GenomeQuest’s databases include GenBank, RefSeq, GQ-PAT, DrugBank Pro (containing drug targets, commercial drugs, and investigational new drugs), and GQ Gene (a high-resolution gene/transcript database). Search sequence annotation is done through text searching. “We organize databases for our customers,” Dr. McManus points out, “so that they can store, manage, and mine the world’s entire sequence data.”
GenomeQuest’s high-speed sequence search suite, called HS3, allows end users to focus on biological questions, rather than worrying about bootstrapping their own bioinformatics infrastructure. The workhorse behind HS3 is a high-speed, word-based algorithm that quickly identifies highly similar sequences. GenomeQuest recently completed a project involving 13 trillion pair-wise comparisons in less than 10 hours.
“We can do trillions of comparisons, then throw out what does not make sense,” says Dr. McManus. By intellectually keeping the “best hits,” GenomeQuest provides a useful service for genomics.
The algorithm has no read length limitation, and it readily deals with gaps and sequence reads from any sequencing instruments. The scalability of HS3 makes it perfect for performing all-against-all sequence comparisons. This includes all reads against all reference genomes for meta-genomic studies, all reads against a single reference genome for resequencing studies, all reads against a transcriptome to retrieve disease annotations, or all reads against a genome to retrieve gene annotations.
GenomeQuest also helps next-generation customers to perform in-silico QA/QC checks for sample contamination, annotate large data sets, and discover structural variations in SNPs.
Customers can run sequences from their desktop computers through a secure Internet subscription service called GenomeQuest Live. Using the Internet service, a 5-gigabyte FASTA file (the standard data file from next-generation sequencing machines) takes about 30 minutes to three hours to transfer, Dr. McManus says. For customers who do not want to send data over the Internet, GenomeQuest will install, in their facility, a preconfigured, preloaded Enterprise version of the bioinformatic platform that includes all the computing, networking, and storage resources needed.
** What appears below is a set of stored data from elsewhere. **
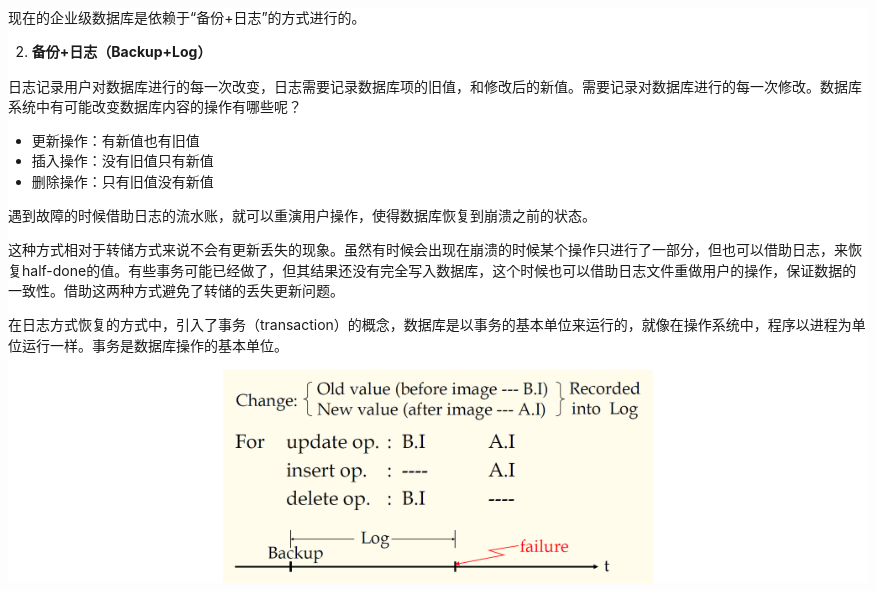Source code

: 现在的企业级数据库是依赖于“备份+日志”的方式进行的。

2. **备份+日志（Backup+Log）**

日志记录用户对数据库进行的每一次改变，日志需要记录数据库项的旧值，和修改后的新值。需要记录对数据库进行的每一次修改。数据库系统中有可能改变数据库内容的操作有哪些呢？

- 更新操作：有新值也有旧值
- 插入操作：没有旧值只有新值
- 删除操作：只有旧值没有新值

遇到故障的时候借助日志的流水账，就可以重演用户操作，使得数据库恢复到崩溃之前的状态。

这种方式相对于转储方式来说不会有更新丢失的现象。虽然有时候会出现在崩溃的时候某个操作只进行了一部分，但也可以借助日志，来恢复half-done的值。有些事务可能已经做了，但其结果还没有完全写入数据库，这个时候也可以借助日志文件重做用户的操作，保证数据的一致性。借助这两种方式避免了转储的丢失更新问题。

在日志方式恢复的方式中，引入了事务（transaction）的概念，数据库是以事务的基本单位来运行的，就像在操作系统中，程序以进程为单位运行一样。事务是数据库操作的基本单位。

<img src="img/Note_41/log.png" width="50%" style="display:block;margin:auto;">
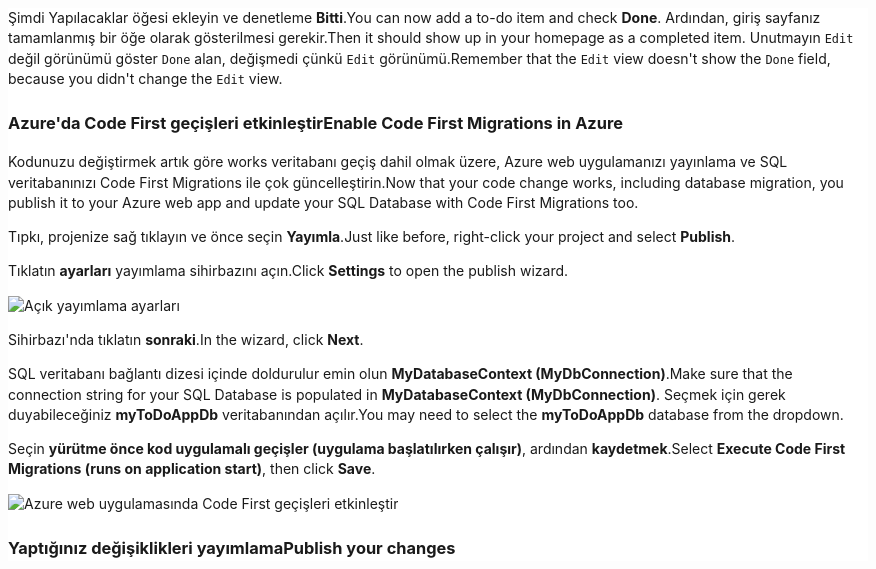 <span data-ttu-id="6e1cf-265">Şimdi Yapılacaklar öğesi ekleyin ve denetleme **Bitti**.</span><span class="sxs-lookup"><span data-stu-id="6e1cf-265">You can now add a to-do item and check **Done**.</span></span> <span data-ttu-id="6e1cf-266">Ardından, giriş sayfanız tamamlanmış bir öğe olarak gösterilmesi gerekir.</span><span class="sxs-lookup"><span data-stu-id="6e1cf-266">Then it should show up in your homepage as a completed item.</span></span> <span data-ttu-id="6e1cf-267">Unutmayın `Edit` değil görünümü göster `Done` alan, değişmedi çünkü `Edit` görünümü.</span><span class="sxs-lookup"><span data-stu-id="6e1cf-267">Remember that the `Edit` view doesn't show the `Done` field, because you didn't change the `Edit` view.</span></span>

### <a name="enable-code-first-migrations-in-azure"></a><span data-ttu-id="6e1cf-268">Azure'da Code First geçişleri etkinleştir</span><span class="sxs-lookup"><span data-stu-id="6e1cf-268">Enable Code First Migrations in Azure</span></span>

<span data-ttu-id="6e1cf-269">Kodunuzu değiştirmek artık göre works veritabanı geçiş dahil olmak üzere, Azure web uygulamanızı yayınlama ve SQL veritabanınızı Code First Migrations ile çok güncelleştirin.</span><span class="sxs-lookup"><span data-stu-id="6e1cf-269">Now that your code change works, including database migration, you publish it to your Azure web app and update your SQL Database with Code First Migrations too.</span></span>

<span data-ttu-id="6e1cf-270">Tıpkı, projenize sağ tıklayın ve önce seçin **Yayımla**.</span><span class="sxs-lookup"><span data-stu-id="6e1cf-270">Just like before, right-click your project and select **Publish**.</span></span>

<span data-ttu-id="6e1cf-271">Tıklatın **ayarları** yayımlama sihirbazını açın.</span><span class="sxs-lookup"><span data-stu-id="6e1cf-271">Click **Settings** to open the publish wizard.</span></span>

![Açık yayımlama ayarları](./media/app-service-web-tutorial-dotnet-sqldatabase/publish-settings.png)

<span data-ttu-id="6e1cf-273">Sihirbazı'nda tıklatın **sonraki**.</span><span class="sxs-lookup"><span data-stu-id="6e1cf-273">In the wizard, click **Next**.</span></span>

<span data-ttu-id="6e1cf-274">SQL veritabanı bağlantı dizesi içinde doldurulur emin olun **MyDatabaseContext (MyDbConnection)**.</span><span class="sxs-lookup"><span data-stu-id="6e1cf-274">Make sure that the connection string for your SQL Database is populated in **MyDatabaseContext (MyDbConnection)**.</span></span> <span data-ttu-id="6e1cf-275">Seçmek için gerek duyabileceğiniz **myToDoAppDb** veritabanından açılır.</span><span class="sxs-lookup"><span data-stu-id="6e1cf-275">You may need to select the **myToDoAppDb** database from the dropdown.</span></span> 

<span data-ttu-id="6e1cf-276">Seçin **yürütme önce kod uygulamalı geçişler (uygulama başlatılırken çalışır)**, ardından **kaydetmek**.</span><span class="sxs-lookup"><span data-stu-id="6e1cf-276">Select **Execute Code First Migrations (runs on application start)**, then click **Save**.</span></span>

![Azure web uygulamasında Code First geçişleri etkinleştir](./media/app-service-web-tutorial-dotnet-sqldatabase/enable-migrations.png)

### <a name="publish-your-changes"></a><span data-ttu-id="6e1cf-278">Yaptığınız değişiklikleri yayımlama</span><span class="sxs-lookup"><span data-stu-id="6e1cf-278">Publish your changes</span></span>
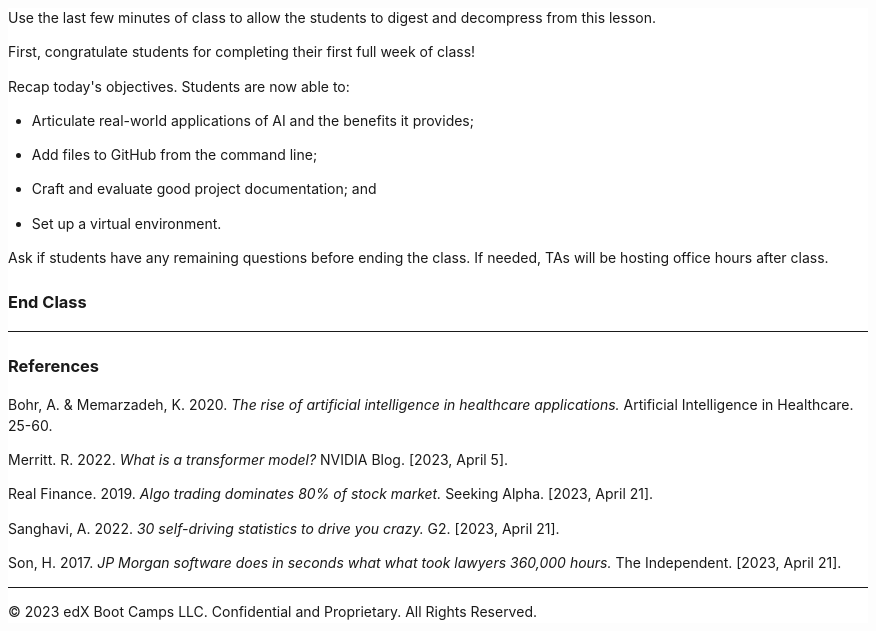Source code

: Use the last few minutes of class to allow the students to digest and decompress from this lesson.

First, congratulate students for completing their first full week of class!

Recap today's objectives. Students are now able to:

* Articulate real-world applications of AI and the benefits it provides;

* Add files to GitHub from the command line;

* Craft and evaluate good project documentation; and

* Set up a virtual environment.

Ask if students have any remaining questions before ending the class. If needed, TAs will be hosting office hours after class.

### End Class

---

### References

Bohr, A. & Memarzadeh, K. 2020. *The rise of artificial intelligence in healthcare applications.* Artificial Intelligence in Healthcare. 25-60.

Merritt. R. 2022. *What is a transformer model?* NVIDIA Blog. [2023, April 5].

Real Finance. 2019. *Algo trading dominates 80% of stock market.* Seeking Alpha. [2023, April 21].

Sanghavi, A. 2022. *30 self-driving statistics to drive you crazy.* G2. [2023, April 21].

Son, H. 2017. *JP Morgan software does in seconds what what took lawyers 360,000 hours.* The Independent. [2023, April 21].

---

© 2023 edX Boot Camps LLC. Confidential and Proprietary. All Rights Reserved.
GenomeQuest also analyzes data for customers who are referred to them by the manufacturers of next-generation sequencers. “We take reads from different manufacturers’ instruments, do the analysis, and send them an annotated, personal database,” Dr. McManus explains. One customer took 10 months to sort through data from a next-generation sequencing run using its own bioinformatic tools. When the same data set was sent to GenomeQuest, they performed the analysis in eight hours.
GenomeQuest has teamed up with Life Technologies and Illumina to develop bioinformatic tools for customers who use next-generation sequencers. It provides researchers performing next-generation sequencing operations with an alternative to building their own bioinformatics infrastructure, an expensive and time-consuming endeavor.